I remember my cycling friends telling me for years that I needed to start riding with them. That I could still run, but riding would be a great way to cross train. Occasionally, this advise was coming from someone in a sling or nursing scabs. These injuries a result of a fall while riding. Even the most skilled riders would tell me that it is not a matter of if you are going to take a spill, but when.
No Thank You!
Unfortunately, when I finally surrendered to this triathlon thing, the bike was unavoidable. Worse yet, it would be the mode engaged in the longest in any event distance.
I was humbled by the bike quickly. My deficiencies in certain muscle groups became quite clear. So I started to work at it a bit. Still not fanatical, but like I found with swimming it was quite peaceful to be out there just riding. I soon realized that I had to get the proper gear. Specifically, I needed to switch to clip-in pedals/shoes which I feared greatly. I had visions of total panic on my part and being attached to a bike that was headed over a cliff.
My fears were partially realized on Saturday. Yes, I had my first of likely many tumbles on my bike.
This one, fortunately, I escaped without much damage. It did, however, come with a fairly high level of embarrassment and shame.
Here’s the scene:
I was approaching a stop light on a 4 lane road. I slowed to a crawl and moved from curb side to the center lane so that cars desiring to go right may do so. One hopes to slowly roll until the light changes and then resume riding. In this case, the light was clearly not going to change in time so as I moved in behind the car stopped in front of me I unclipped my right foot from the pedal.
Remember, I’m still pretty new at this cycling thing, but I’ve done this enough to be able to just unclip one foot (right) and use it to stand on the ground while my other foot remains clipped in the pedal. Staying clipped in with one foot allows for a solid pedal stroke on the restart which is critical when trying to move through an intersection with cars approaching.
For some reason, maybe I was making eye contact with drives on either side of me, I started to lean left as if to put my left foot to the ground rather than my right. Obviously, having the right foot unclipped ready to land on the ground only works if you lean the bike to the right. Once the bike was going left, there was no saving it.
As if in slow motion, I started going down. Panic. No time to free my left foot. No time, even in slow motion, to do anything at all. I’m not sure if I even attempted to put my hand down to brace the fall. All I know is I’m laying there on my side at a stop light straddling a bike. I have a couple of photos…one just before I went over followed by the one snapped from my rear facing helmet cam while feverishly attempting to get back on the bike. (Sadly, these do not capture the event adequately).

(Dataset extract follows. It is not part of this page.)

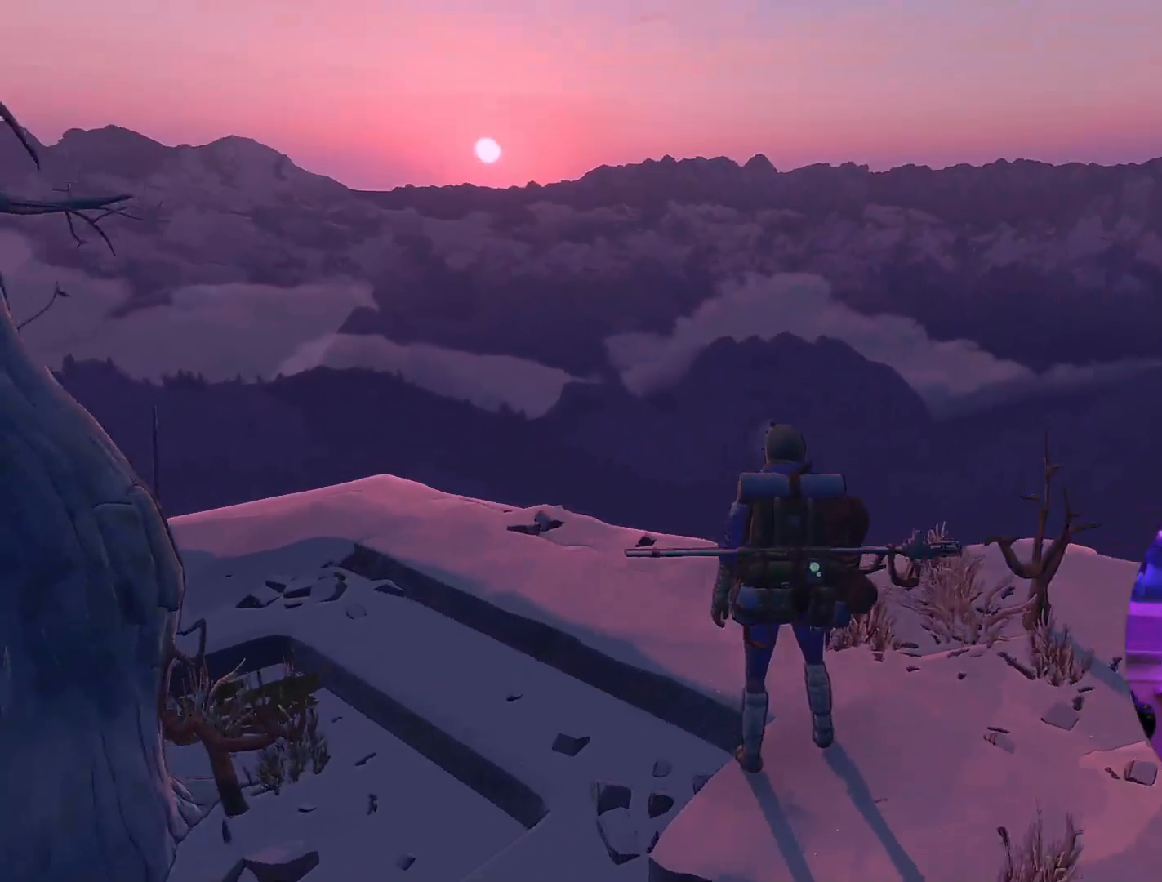
{"buttons": [], "left_stick": "left", "right_stick": "center", "events": [[200, "right_stick", "center"], [350, "left_stick", "left"]]}
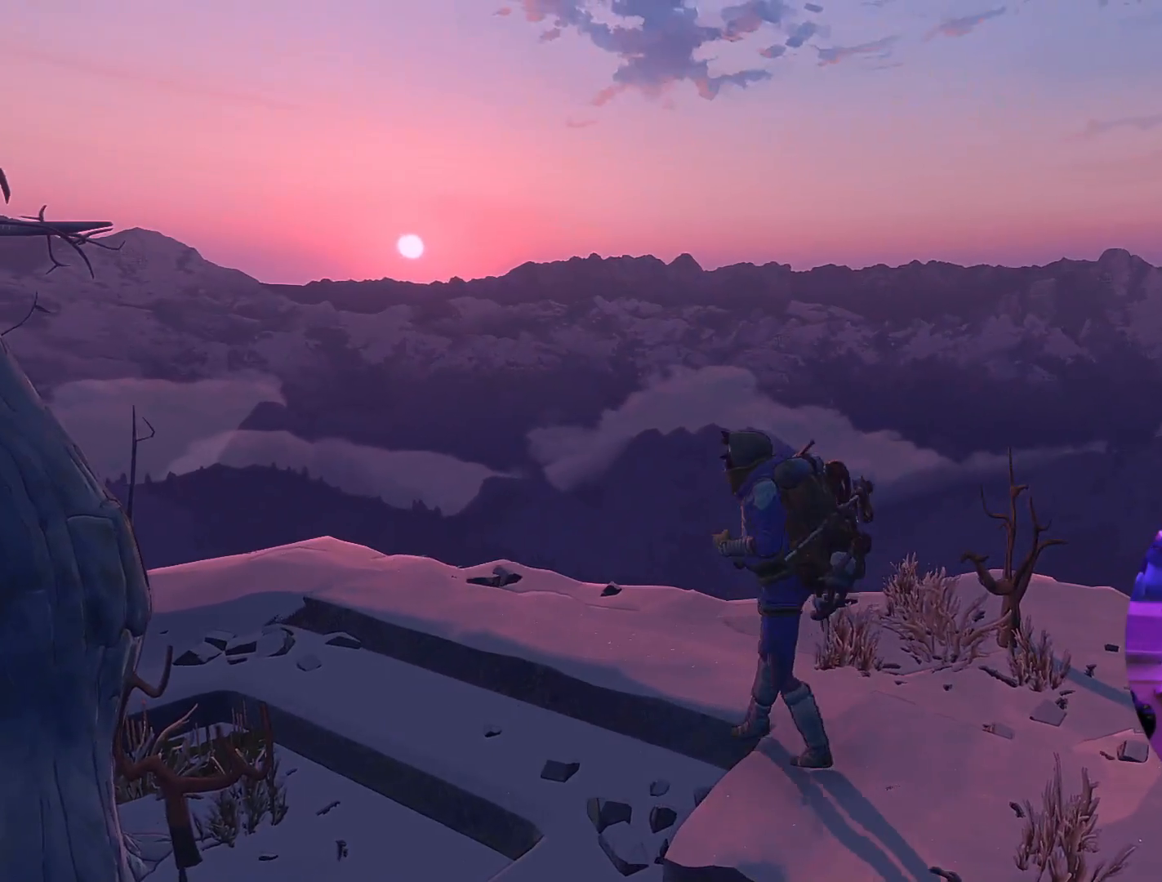
{"buttons": [], "left_stick": "center", "right_stick": "center", "events": [[83, "left_stick", "center"], [383, "DPAD_RIGHT", "down"], [450, "DPAD_RIGHT", "up"]]}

Like any red blooded American man, I got up and acted like the whole thing was planned. I realized that I’d better get my butt back on the bike and moving because the light had just changed. There I was pressing forward slowly trying get clipped in while the passing cars kindly rolled down their windows asking if I was ok. I assumed each of them I was find, smiled and again acted like I had just successfully executed some trick one might see in the X-Games.
As I moved along, I laughed at just how humiliating it was. How stupid that was. Wait. Was I injured? I didn’t think so, but was unsure if the adrenaline was masking something. I was sure that pretty soon I’d start to realize what part of my body had absorbed the most impact. Beyond embarrassed, I was cursing myself because I had just gotten over a sore right shoulder that I banged up (doing something stupid) while skiing a month earlier. It had kept me out of the pool and now I was certain my left shoulder would certainly be no better.
Fortunately, no signs of real injury appeared. My left hip/buttocks is pretty sore, but mostly from the 20 mile ride. I’d have to say the only injury came to my ego.